_Goal of the exercise_
Only the pictures stay out; please return all the entries below exactly as written.

Saved entries:
------------------------------------

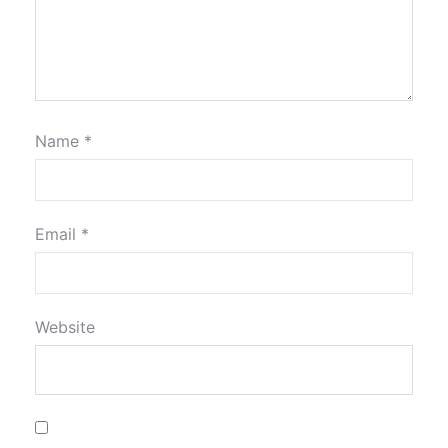
Name
*
Email
*
Website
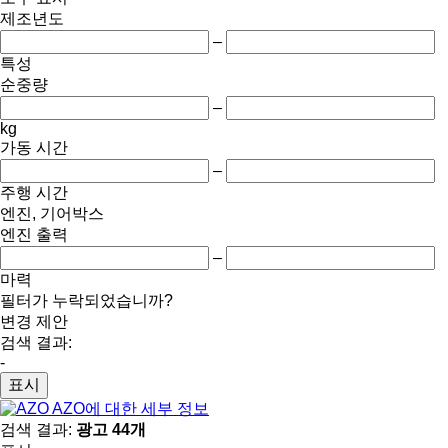
제조년도
–
특성
순중량
–
kg
가동 시간
–
주행 시간
엔진, 기어박스
엔진 출력
–
마력
필터가 누락되었습니까?
변경 제안
검색 결과:
-
표시
AZO에 대한 세부 정보
검색 결과:
광고 44개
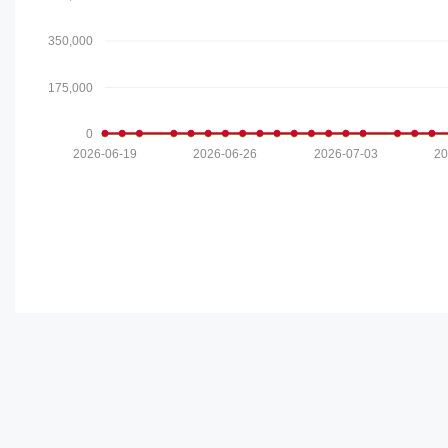
350,000
175,000
0
2026-06-19
2026-06-26
2026-07-03
20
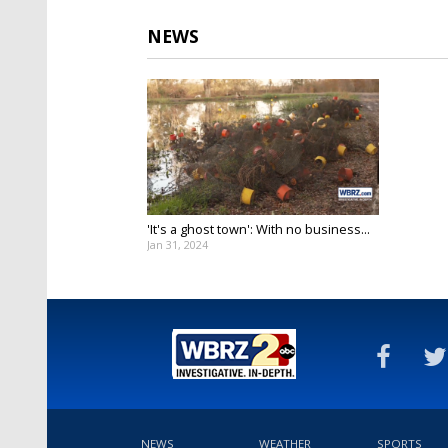
NEWS
'It's a ghost town': With no business...
Jan 31, 2024
NEWS
WEATHER
SPORTS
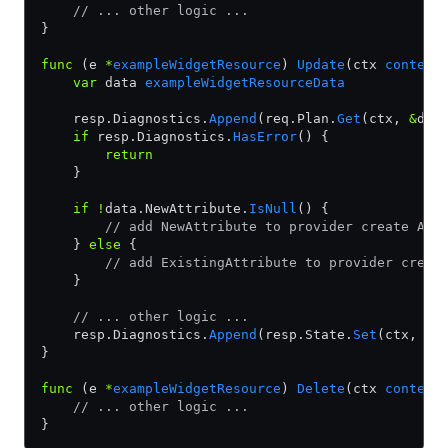
    // ... other logic ...
}
func
 (e 
*
exampleWidgetResource
) 
Update
(ctx 
context
    var
 data 
exampleWidgetResourceData
    resp.Diagnostics.
Append
(req.Plan.
Get
(ctx, 
&
dat
    if
 resp.Diagnostics.
HasError
() {
        return
    }
    if
 !
data.NewAttribute.
IsNull
() {
        // add NewAttribute to provider create API
    } 
else
 {
        // add ExistingAttribute to provider creat
    }
    // ... other logic ...
    resp.Diagnostics.
Append
(resp.State.
Set
(ctx, 
&
d
}
func
 (e 
*
exampleWidgetResource
) 
Delete
(ctx 
context
    // ... other logic ...
}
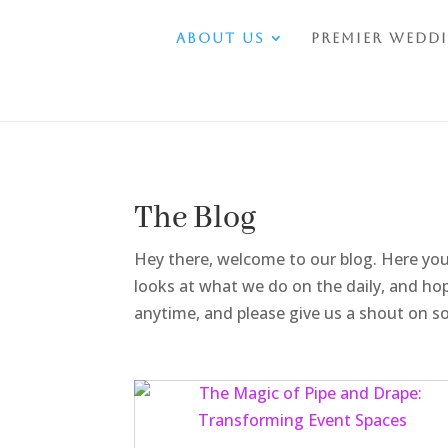
About Us
Premier Wedd
The Blog
Hey there, welcome to our blog. Here you
looks at what we do on the daily, and hop
anytime, and please give us a shout on soc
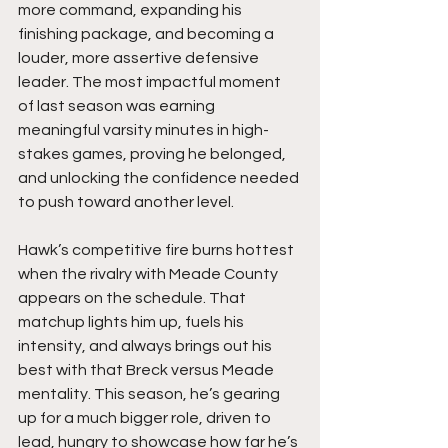
more command, expanding his 
finishing package, and becoming a 
louder, more assertive defensive 
leader. The most impactful moment 
of last season was earning 
meaningful varsity minutes in high-
stakes games, proving he belonged, 
and unlocking the confidence needed 
to push toward another level.
Hawk’s competitive fire burns hottest 
when the rivalry with Meade County 
appears on the schedule. That 
matchup lights him up, fuels his 
intensity, and always brings out his 
best with that Breck versus Meade 
mentality. This season, he’s gearing 
up for a much bigger role, driven to 
lead, hungry to showcase how far he’s 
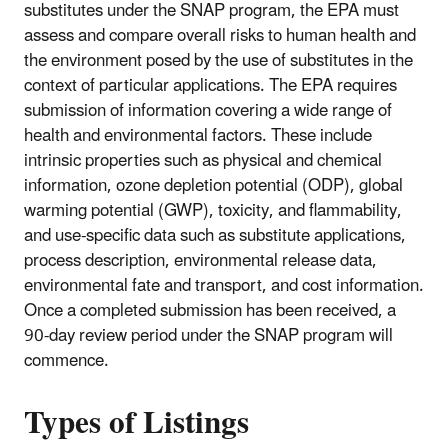
substitutes under the SNAP program, the EPA must
assess and compare overall risks to human health and
the environment posed by the use of substitutes in the
context of particular applications. The EPA requires
submission of information covering a wide range of
health and environmental factors. These include
intrinsic properties such as physical and chemical
information, ozone depletion potential (ODP), global
warming potential (GWP), toxicity, and flammability,
and use-specific data such as substitute applications,
process description, environmental release data,
environmental fate and transport, and cost information.
Once a completed submission has been received, a
90-day review period under the SNAP program will
commence.
Types of Listings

------------------------------------

_Answer box_
Name
*
Email
*
Website
제조년도
–
특성
순중량
–
kg
가동 시간
–
주행 시간
엔진, 기어박스
엔진 출력
–
마력
필터가 누락되었습니까?
변경 제안
검색 결과:
-
표시
AZO에 대한 세부 정보
검색 결과:
광고 44개
350,000
175,000
0
2026-06-19
2026-06-26
2026-07-03
20
NEWS
'It's a ghost town': With no business...
Jan 31, 2024
NEWS
WEATHER
SPORTS
    // ... other logic ...
}
func
 (e 
*
exampleWidgetResource
) 
Update
(ctx 
context
    var
 data 
exampleWidgetResourceData
    resp.Diagnostics.
Append
(req.Plan.
Get
(ctx, 
&
dat
    if
 resp.Diagnostics.
HasError
() {
        return
    }
    if
 !
data.NewAttribute.
IsNull
() {
        // add NewAttribute to provider create API
    } 
else
 {
        // add ExistingAttribute to provider creat
    }
    // ... other logic ...
    resp.Diagnostics.
Append
(resp.State.
Set
(ctx, 
&
d
}
func
 (e 
*
exampleWidgetResource
) 
Delete
(ctx 
context
    // ... other logic ...
}
About Us
Premier Wedd
The Blog
Hey there, welcome to our blog. Here you
looks at what we do on the daily, and hop
anytime, and please give us a shout on soc
more command, expanding his 
finishing package, and becoming a 
louder, more assertive defensive 
leader. The most impactful moment 
of last season was earning 
meaningful varsity minutes in high-
stakes games, proving he belonged, 
and unlocking the confidence needed 
to push toward another level.
Hawk’s competitive fire burns hottest 
when the rivalry with Meade County 
appears on the schedule. That 
matchup lights him up, fuels his 
intensity, and always brings out his 
best with that Breck versus Meade 
mentality. This season, he’s gearing 
up for a much bigger role, driven to 
lead, hungry to showcase how far he’s 
substitutes under the SNAP program, the EPA must
assess and compare overall risks to human health and
the environment posed by the use of substitutes in the
context of particular applications. The EPA requires
submission of information covering a wide range of
health and environmental factors. These include
intrinsic properties such as physical and chemical
information, ozone depletion potential (ODP), global
warming potential (GWP), toxicity, and flammability,
and use-specific data such as substitute applications,
process description, environmental release data,
environmental fate and transport, and cost information.
Once a completed submission has been received, a
90-day review period under the SNAP program will
commence.
Types of Listings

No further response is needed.